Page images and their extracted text
----

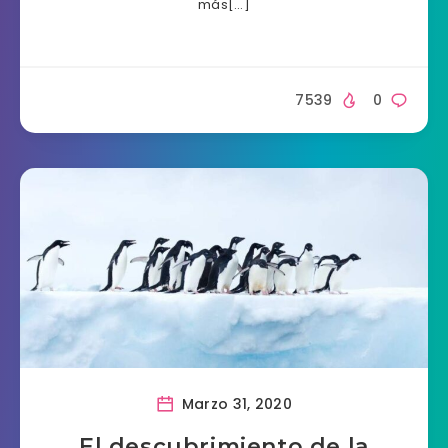
más[…]
7539
0
Marzo 31, 2020
El descubrimiento de la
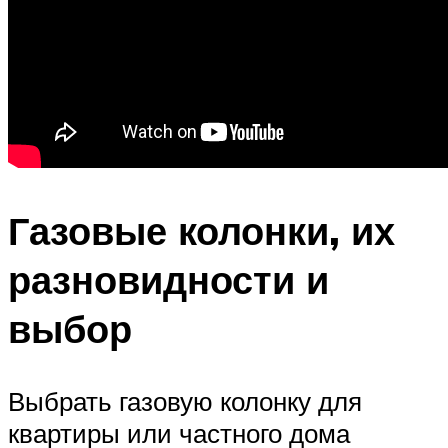
Газовые колонки, их
разновидности и
выбор
Выбрать газовую колонку для
квартиры или частного дома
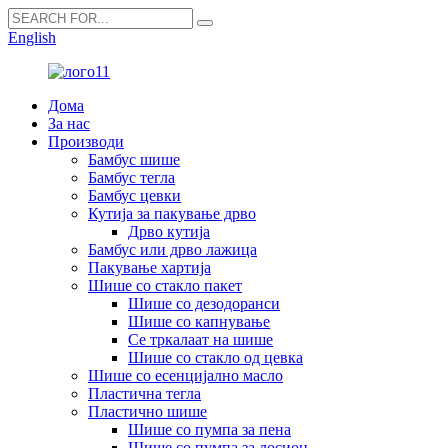
English
Дома
За нас
Производи
Бамбус шише
Бамбус тегла
Бамбус цевки
Кутија за пакување дрво
Дрво кутија
Бамбус или дрво лажица
Пакување хартија
Шише со стакло пакет
Шише со дезодоранси
Шише со капнување
Се тркалаат на шише
Шише со стакло од цевка
Шише со есенцијално масло
Пластична тегла
Пластично шише
Шише со пумпа за пена
Шише со пумпа за лосион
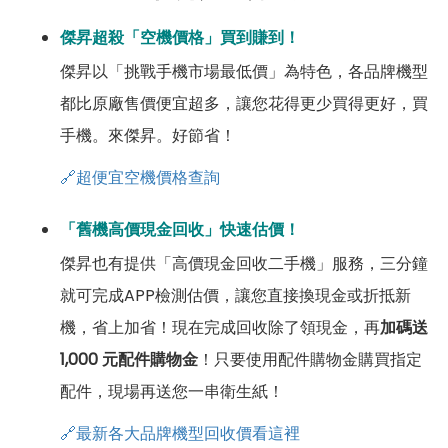
傑昇超殺「空機價格」買到賺到！
傑昇以「挑戰手機市場最低價」為特色，各品牌機型
都比原廠售價便宜超多，讓您花得更少買得更好，買
手機。來傑昇。好節省！
🔗超便宜空機價格查詢
「舊機高價現金回收」快速估價！
傑昇也有提供「高價現金回收二手機」服務，三分鐘
就可完成APP檢測估價，讓您直接換現金或折抵新
機，省上加省！現在完成回收除了領現金，再
加碼送
1,000 元配件購物金
！只要使用配件購物金購買指定
配件，現場再送您一串衛生紙！
🔗最新各大品牌機型回收價看這裡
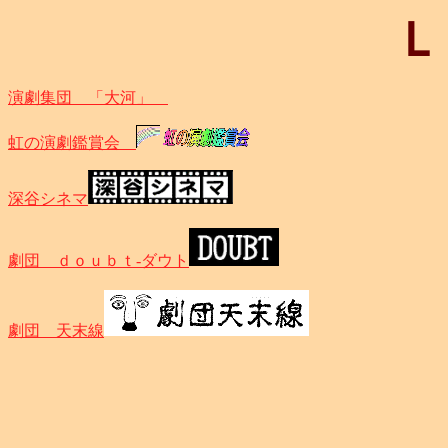
Ｌ
演劇集団 「大河」
虹の演劇鑑賞会
深谷シネマ
劇団 ｄｏｕｂｔ-ダウト
劇団 天末線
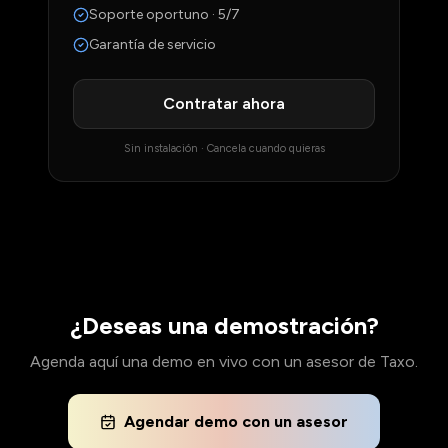
Soporte oportuno · 5/7
Garantía de servicio
Contratar ahora
Sin instalación · Cancela cuando quieras
¿Deseas una demostración?
Agenda aquí una demo en vivo con un asesor de Taxo.
Agendar demo con un asesor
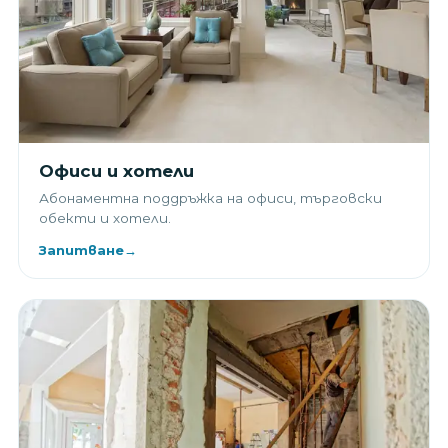
Офиси и хотели
Абонаментна поддръжка на офиси, търговски
обекти и хотели.
Запитване
→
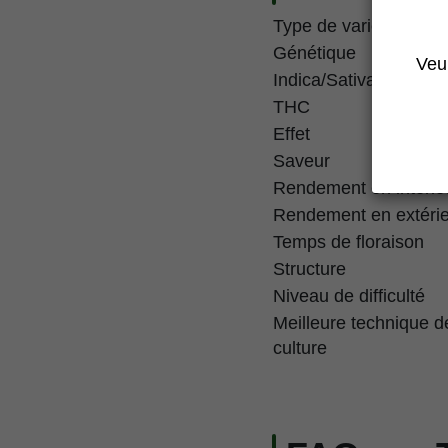
Type de variété
Génétique
Veui
Indica/Sativa
THC
Effet
Saveur
Rendement en intérie
Rendement en extéri
Temps de floraison
Structure
Niveau de difficulté
Meilleure technique d
culture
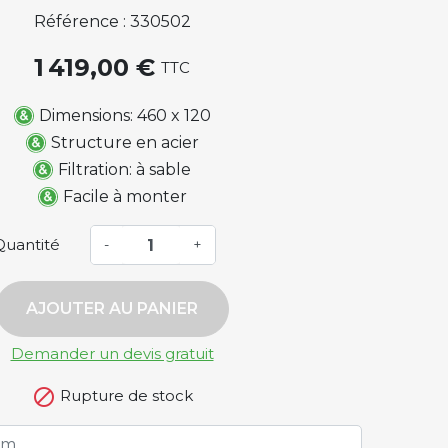
Référence : 330502
1 419,00 €
TTC
Dimensions: 460 x 120
Structure en acier
Filtration: à sable
Facile à monter
Quantité
-
+
AJOUTER AU PANIER
Demander un devis gratuit

Rupture de stock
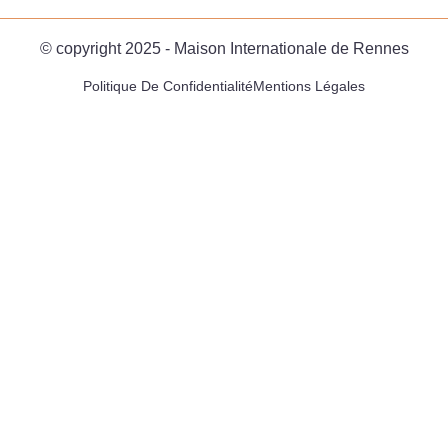
© copyright 2025 - Maison Internationale de Rennes
Politique De Confidentialité
Mentions Légales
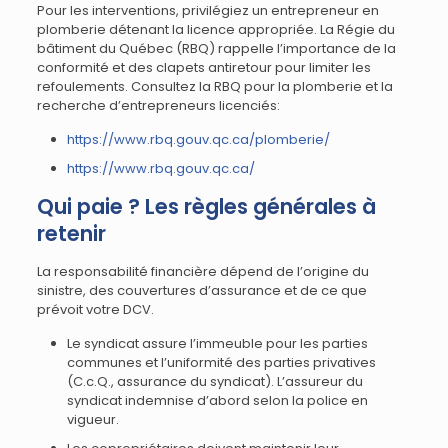
Pour les interventions, privilégiez un entrepreneur en
plomberie détenant la licence appropriée. La Régie du
bâtiment du Québec (RBQ) rappelle l’importance de la
conformité et des clapets antiretour pour limiter les
refoulements. Consultez la RBQ pour la plomberie et la
recherche d’entrepreneurs licenciés:
https://www.rbq.gouv.qc.ca/plomberie/
https://www.rbq.gouv.qc.ca/
Qui paie ? Les règles générales à
retenir
La responsabilité financière dépend de l’origine du
sinistre, des couvertures d’assurance et de ce que
prévoit votre DCV.
Le syndicat assure l’immeuble pour les parties
communes et l’uniformité des parties privatives
(C.c.Q., assurance du syndicat). L’assureur du
syndicat indemnise d’abord selon la police en
vigueur.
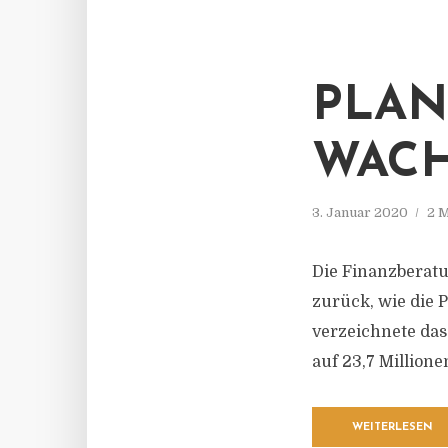
PLAN
WAC
3. Januar 2020
2 M
Die Finanzberatu
zurück, wie die P
verzeichnete da
auf 23,7 Millione
WEITERLESEN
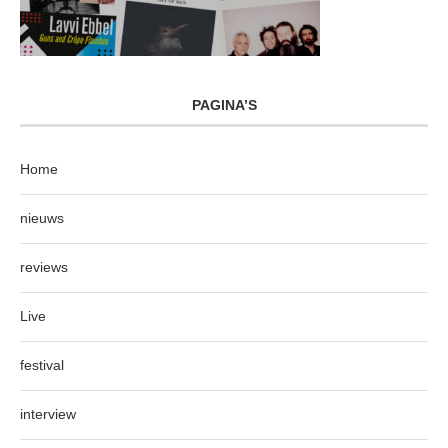
PAGINA’S
Home
nieuws
reviews
Live
festival
interview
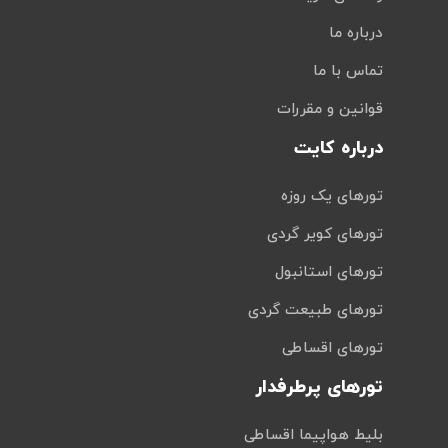
درباره ما
تماس با ما
قوانین و مقررات
درباره کایت
تورهای یک روزه
تورهای کویر گردی
تورهای استانبول
تورهای طبیعت گردی
تورهای اقساطی
تورهای پرطرفدار
بلیط هواپیما اقساطی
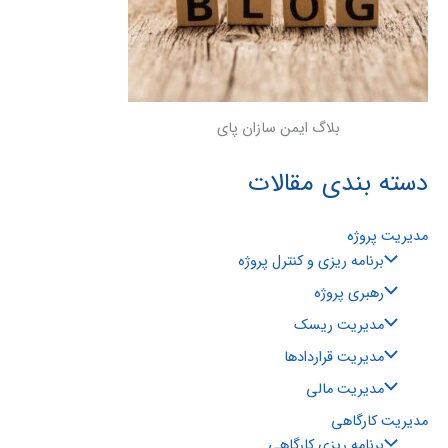
بلاگ ایمن سازان پای
دسته بندی مقالات
مدیریت پروژه
برنامه ریزی و کنترل پروژه
رهبری پروژه
مدیریت ریسک
مدیریت قراردادها
مدیریت مالی
مدیریت کارگاهی
برنامه ریزی کارگاهی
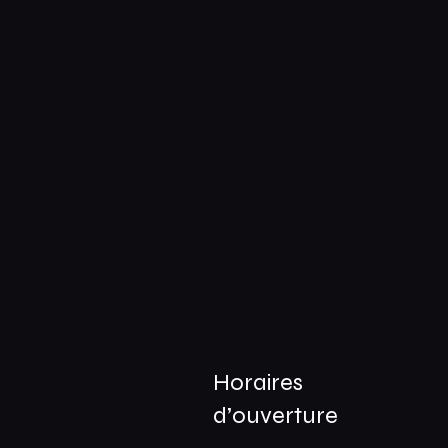
Horaires
e
d’ouverture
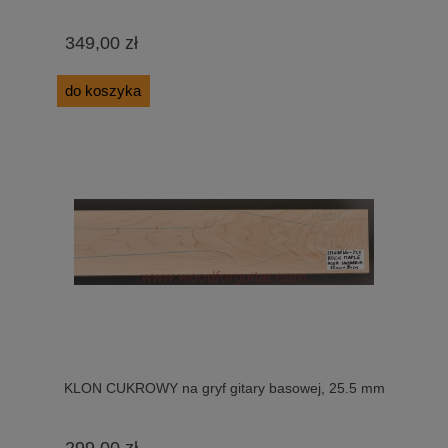
349,00 zł
do koszyka
KLON CUKROWY na gryf gitary basowej, 25.5 mm
299,00 zł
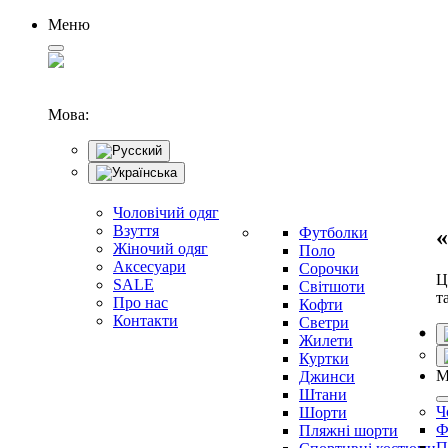
Меню
Мова:
Чоловічий одяг
Взуття
Футболки
«
Жіночий одяг
Поло
Аксесуари
Сорочки
Ц
SALE
Світшоти
т
Про нас
Кофти
Контакти
Светри
Жилети
Куртки
М
Джинси
Штани
Ч
Шорти
Ф
Пляжні шорти
П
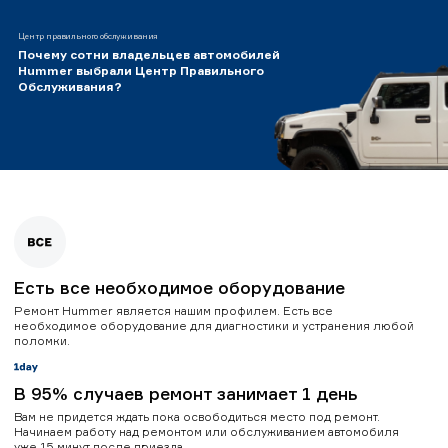
Центр правильного обслуживания
Почему сотни владельцев автомобилей
Hummer выбрали Центр Правильного
Обслуживания?
Есть все необходимое оборудование
Ремонт Hummer является нашим профилем. Есть все
необходимое оборудование для диагностики и устранения любой
поломки.
В 95% случаев ремонт занимает 1 день
Вам не придется ждать пока освободиться место под ремонт.
Начинаем работу над ремонтом или обслуживанием автомобиля
уже 15 минут после приезда.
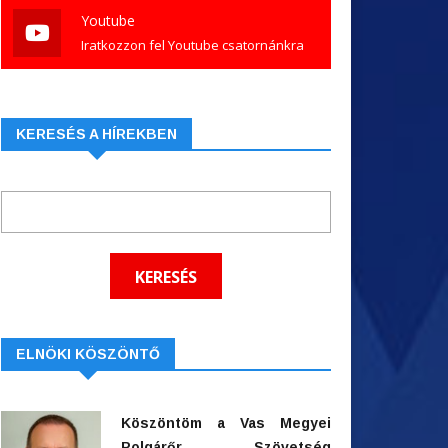
Youtube
Iratkozzon fel Youtube csatornánkra
KERESÉS A HÍREKBEN
ELNÖKI KÖSZÖNTŐ
Köszöntöm a Vas Megyei
Polgárőr Szövetség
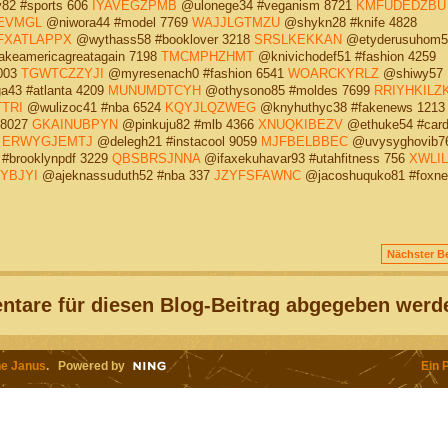
82 #sports 606
IYAVEGZPMB
@ulonege34 #veganism 8721
KMFUDEDZBU
EVMGL
@niwora44 #model 7769
WAJJLGTMZU
@shykn28 #knife 4828
FXATLAPPX
@wythass58 #booklover 3218
SRSLKEKKAN
@etyderusuhom56
keamericagreatagain 7198
TMCMPHZHMT
@knivichodef51 #fashion 4259
003
TGWTCZZYJI
@myresenach0 #fashion 6541
WOARCKYRLZ
@shiwy57
43 #atlanta 4209
MUNUMDTCYH
@othysono85 #moldes 7699
RRIYHKILZ
TRI
@wulizoc41 #nba 6524
KQYJLQZWEG
@knyhuthyc38 #fakenews 1213
 8027
GKAINUBPYN
@pinkuju82 #mlb 4366
XNUQKIBEZV
@ethuke54 #card
3
ERWYGJEMTJ
@delegh21 #instacool 9059
MJFBELBBEC
@uvysyghovib7
#brooklynpdf 3229
QBSBRSJNNA
@ifaxekuhavar93 #utahfitness 756
XWLIL
YBJYI
@ajeknassuduth52 #nba 337
JZYFSFAWNC
@jacoshuquko81 #foxn
Nächster Be
tare für diesen Blog-Beitrag abgegeben werd
e Janus
. Powered by
Ein 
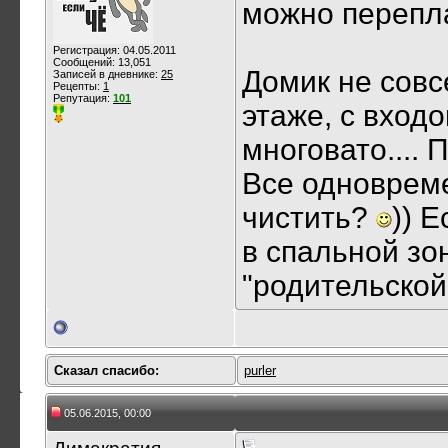
можно перепла
Регистрация: 04.05.2011
Сообщений: 13,051
Домик не совс
Записей в дневнике:
25
Рецепты:
1
Репутация:
101
этаже, с вход
многовато.... 
Все одноврем
чистить?
)) 
в спальной зон
"родительской
Сказал cпасибо:
purler
05.06.2015, 00:00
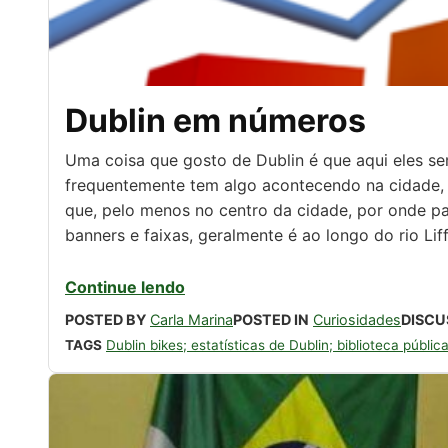
Dublin em números
Uma coisa que gosto de Dublin é que aqui eles s
frequentemente tem algo acontecendo na cidade, se
que, pelo menos no centro da cidade, por onde p
banners e faixas, geralmente é ao longo do rio Li
Continue lendo
POSTED BY
Carla Marina
POSTED IN
Curiosidades
DISCU
TAGS
Dublin bikes; estatísticas de Dublin; biblioteca públic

----

## WHAT YOU WILL DO:
Can you set down the text from all of the rows above, line for line and unchanged, leaving the pictures out?

## TASK RESULT:
más[…]
7539
0
Marzo 31, 2020
El descubrimiento de la
Газовые колонки, их
разновидности и
выбор
Выбрать газовую колонку для
квартиры или частного дома
English
Дома
За нас
Производи
Бамбус шише
Бамбус тегла
Бамбус цевки
Кутија за пакување дрво
Дрво кутија
Бамбус или дрво лажица
Пакување хартија
Шише со стакло пакет
Шише со дезодоранси
Шише со капнување
Се тркалаат на шише
Шише со стакло од цевка
Шише со есенцијално масло
Пластична тегла
Пластично шише
Шише со пумпа за пена
Шише со пумпа за лосион
傑昇超殺「空機價格」買到賺到！
傑昇以「挑戰手機市場最低價」為特色，各品牌機型
都比原廠售價便宜超多，讓您花得更少買得更好，買
手機。來傑昇。好節省！
🔗超便宜空機價格查詢
「舊機高價現金回收」快速估價！
傑昇也有提供「高價現金回收二手機」服務，三分鐘
就可完成APP檢測估價，讓您直接換現金或折抵新
機，省上加省！現在完成回收除了領現金，再
加碼送
1,000 元配件購物金
！只要使用配件購物金購買指定
配件，現場再送您一串衛生紙！
🔗最新各大品牌機型回收價看這裡
Ｌ
演劇集団 「大河」
虹の演劇鑑賞会
深谷シネマ
劇団 ｄｏｕｂｔ-ダウト
劇団 天末線
Soporte oportuno · 5/7
Garantía de servicio
Contratar ahora
Sin instalación · Cancela cuando quieras
¿Deseas una demostración?
Agenda aquí una demo en vivo con un asesor de Taxo.
Agendar demo con un asesor
Офиси и хотели
Абонаментна поддръжка на офиси, търговски
обекти и хотели.
Запитване
→
Type de variété
Génétique
Veui
Indica/Sativa
THC
Effet
Saveur
Rendement en intérie
Rendement en extéri
Temps de floraison
Structure
Niveau de difficulté
Meilleure technique d
culture
Référence : 330502
1 419,00 €
TTC
Dimensions: 460 x 120
Structure en acier
Filtration: à sable
Facile à monter
Quantité
-
+
AJOUTER AU PANIER
Demander un devis gratuit

Rupture de stock
© copyright 2025 - Maison Internationale de Rennes
Politique De Confidentialité
Mentions Légales
Pour les interventions, privilégiez un entrepreneur en
plomberie détenant la licence appropriée. La Régie du
bâtiment du Québec (RBQ) rappelle l’importance de la
conformité et des clapets antiretour pour limiter les
refoulements. Consultez la RBQ pour la plomberie et la
recherche d’entrepreneurs licenciés:
https://www.rbq.gouv.qc.ca/plomberie/
https://www.rbq.gouv.qc.ca/
Qui paie ? Les règles générales à
retenir
La responsabilité financière dépend de l’origine du
sinistre, des couvertures d’assurance et de ce que
prévoit votre DCV.
Le syndicat assure l’immeuble pour les parties
communes et l’uniformité des parties privatives
(C.c.Q., assurance du syndicat). L’assureur du
syndicat indemnise d’abord selon la police en
vigueur.
PLAN
WAC
3. Januar 2020
2 M
Die Finanzberatu
zurück, wie die P
verzeichnete da
auf 23,7 Millione
WEITERLESEN
PAGINA’S
Home
nieuws
reviews
Live
festival
interview
درباره ما
تماس با ما
قوانین و مقررات
درباره کایت
تورهای یک روزه
تورهای کویر گردی
تورهای استانبول
تورهای طبیعت گردی
تورهای اقساطی
تورهای پرطرفدار
بلیط هواپیما اقساطی
بلاگ ایمن سازان پای
دسته بندی مقالات
مدیریت پروژه
برنامه ریزی و کنترل پروژه
رهبری پروژه
مدیریت ریسک
مدیریت قراردادها
مدیریت مالی
مدیریت کارگاهی
برنامه ریزی کارگاهی
Horaires
e
d’ouverture
349,00 zł
do koszyka
KLON CUKROWY na gryf gitary basowej, 25.5 mm
299,00 zł
Меню
Мова:
Чоловічий одяг
Взуття
Футболки
«
Жіночий одяг
Поло
Аксесуари
Сорочки
Ц
SALE
Світшоти
т
Про нас
Кофти
Контакти
Светри
Жилети
Куртки
М
Джинси
Штани
Ч
Шорти
Ф
Пляжні шорти
П
Центр правильного обслуживания
Почему сотни владельцев автомобилей
Hummer выбрали Центр Правильного
Обслуживания?
Есть все необходимое оборудование
Ремонт Hummer является нашим профилем. Есть все
необходимое оборудование для диагностики и устранения любой
поломки.
В 95% случаев ремонт занимает 1 день
Вам не придется ждать пока освободиться место под ремонт.
Начинаем работу над ремонтом или обслуживанием автомобиля
уже 15 минут после приезда.
Youtube
Iratkozzon fel Youtube csatornánkra
KERESÉS A HÍREKBEN
ELNÖKI KÖSZÖNTŐ
Köszöntöm a Vas Megyei
Polgárőr Szövetség
82 #sports 606
IYAVEGZPMB
@ulonege34 #veganism 8721
KMFUDEDZBU
EVMGL
@niwora44 #model 7769
WAJJLGTMZU
@shykn28 #knife 4828
FXATLAPPX
@wythass58 #booklover 3218
SRSLKEKKAN
@etyderusuhom56
keamericagreatagain 7198
TMCMPHZHMT
@knivichodef51 #fashion 4259
003
TGWTCZZYJI
@myresenach0 #fashion 6541
WOARCKYRLZ
@shiwy57
43 #atlanta 4209
MUNUMDTCYH
@othysono85 #moldes 7699
RRIYHKILZ
TRI
@wulizoc41 #nba 6524
KQYJLQZWEG
@knyhuthyc38 #fakenews 1213
 8027
GKAINUBPYN
@pinkuju82 #mlb 4366
XNUQKIBEZV
@ethuke54 #card
3
ERWYGJEMTJ
@delegh21 #instacool 9059
MJFBELBBEC
@uvysyghovib7
#brooklynpdf 3229
QBSBRSJNNA
@ifaxekuhavar93 #utahfitness 756
XWLIL
YBJYI
@ajeknassuduth52 #nba 337
JZYFSFAWNC
@jacoshuquko81 #foxn
Nächster Be
tare für diesen Blog-Beitrag abgegeben werd
e Janus
. Powered by
Ein 
можно перепла
Регистрация: 04.05.2011
Сообщений: 13,051
Домик не совс
Записей в дневнике:
25
Рецепты:
1
Репутация:
101
этаже, с вход
многовато.... 
Все одноврем
чистить?
)) 
в спальной зон
"родительской
Сказал cпасибо:
purler
05.06.2015, 00:00
Dublin em números
Uma coisa que gosto de Dublin é que aqui eles s
frequentemente tem algo acontecendo na cidade, se
que, pelo menos no centro da cidade, por onde p
banners e faixas, geralmente é ao longo do rio Li
Continue lendo
POSTED BY
Carla Marina
POSTED IN
Curiosidades
DISCU
TAGS
Dublin bikes; estatísticas de Dublin; biblioteca públic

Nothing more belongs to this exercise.